You also need to run the pool filter continuously while the clarifier is at work. Running the filtration system intermittently will not only slow down the process, but will also give some of the clumps a chance to settle. You may need to vacuum the pool floor in that case.

And of course the efficacy of the pool clarifier will also determine the time required to make your pool crystal clear. Choose a reputed brand of pool clarifier.

How to Shock and Then Clarify a Pool?

The process of shocking your pool and then clearing up the cloudy water with a pool clarifier needs to be done right. Here’s a step-by-step guide to help you get your pool sparkling clean.

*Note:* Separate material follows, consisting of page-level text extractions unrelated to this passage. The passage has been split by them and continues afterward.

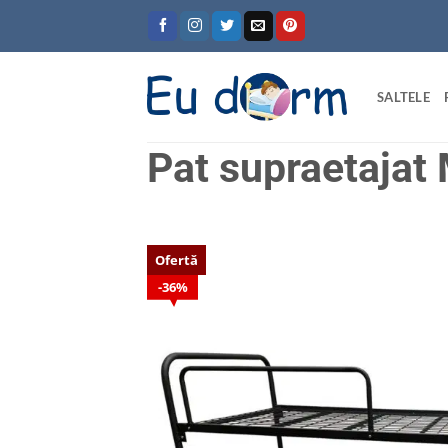
Skip
to
content
SALTELE
Pat supraetajat
Ofertă
36%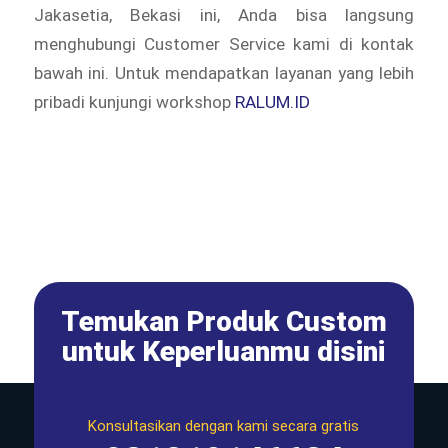
Jakasetia, Bekasi ini, Anda bisa langsung
menghubungi Customer Service kami di kontak
bawah ini. Untuk mendapatkan layanan yang lebih
pribadi kunjungi workshop
RALUM.ID
Temukan Produk Custom
untuk Keperluanmu disini
Konsultasikan dengan kami secara gratis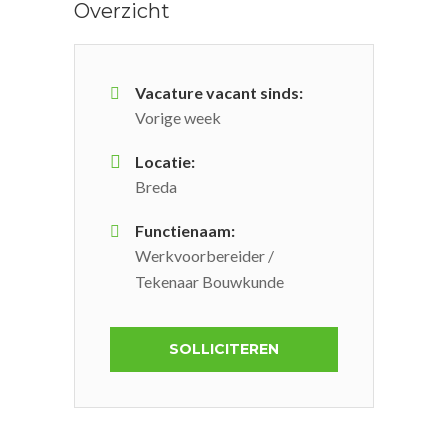
Overzicht
Vacature vacant sinds:
Vorige week
Locatie:
Breda
Functienaam:
Werkvoorbereider /
Tekenaar Bouwkunde
SOLLICITEREN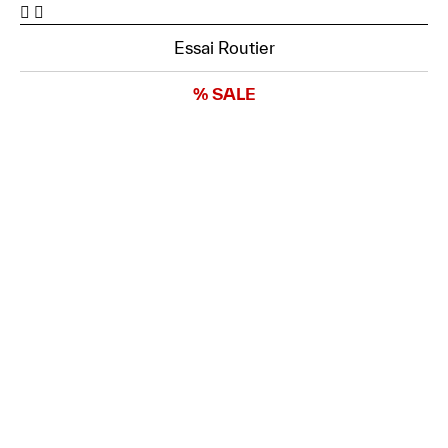
Essai Routier
% SALE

Step 1: Test Your Pool Water

Testing pool water is critical before you shock your pool. It is the key to determining how much shock you will need. You can use a test kit or take a sample of water to your local pool store for analysis. 

Step 2: Shock Your Pool

The next step is to shock your pool. The best time to start this process is in the evening. For one you can not use the pool after you have shocked it as chlorine levels will be dangerously high. The more important reason is that chlorine will not get depleted by the UV rays of the sun.

Once you have added the shock, run the pool pump continuously, for at least 24 hours to circulate the water and allow the shock to do its job.

Step 3: Wait for the Shock to Work

After adding the shock to your pool, you’ll need to wait for it to work its magic. This process can take up to 48 hours, depending on the severity of the contamination and the chlorine demand. 

Conduct the overnight chlorine loss test to determine if the shock process is complete. Repeat if required. You must make sure that all contaminants have been neutralized, chlorine level is below 5 ppm and pH is within 7.5 – 8.0, before adding the clarifier.

Step 4: Add Pool Clarifier

If the level of cloudiness is too high you may need to use a pool flocculant first. Check out my article on how to use a pool flocculant to clear cloudy pool water.

In case the level of cloudiness is reasonable, you can add the pool clarifier. Make sure that the pool pump and filter run continuously to allow the clarifier to work effectively.

You have to keep an eye on your pool filter during the process. Clean or backwash the filters if necessary. 

The entire process should take 2 – 3 days. You will know when the pool water has become crystal clear again!

Step 5: Test the Water Again

Before diving right in, you must test the water’s chemical levels again to ensure that everything is balanced. Rebalance the pool chemistry to ideal levels!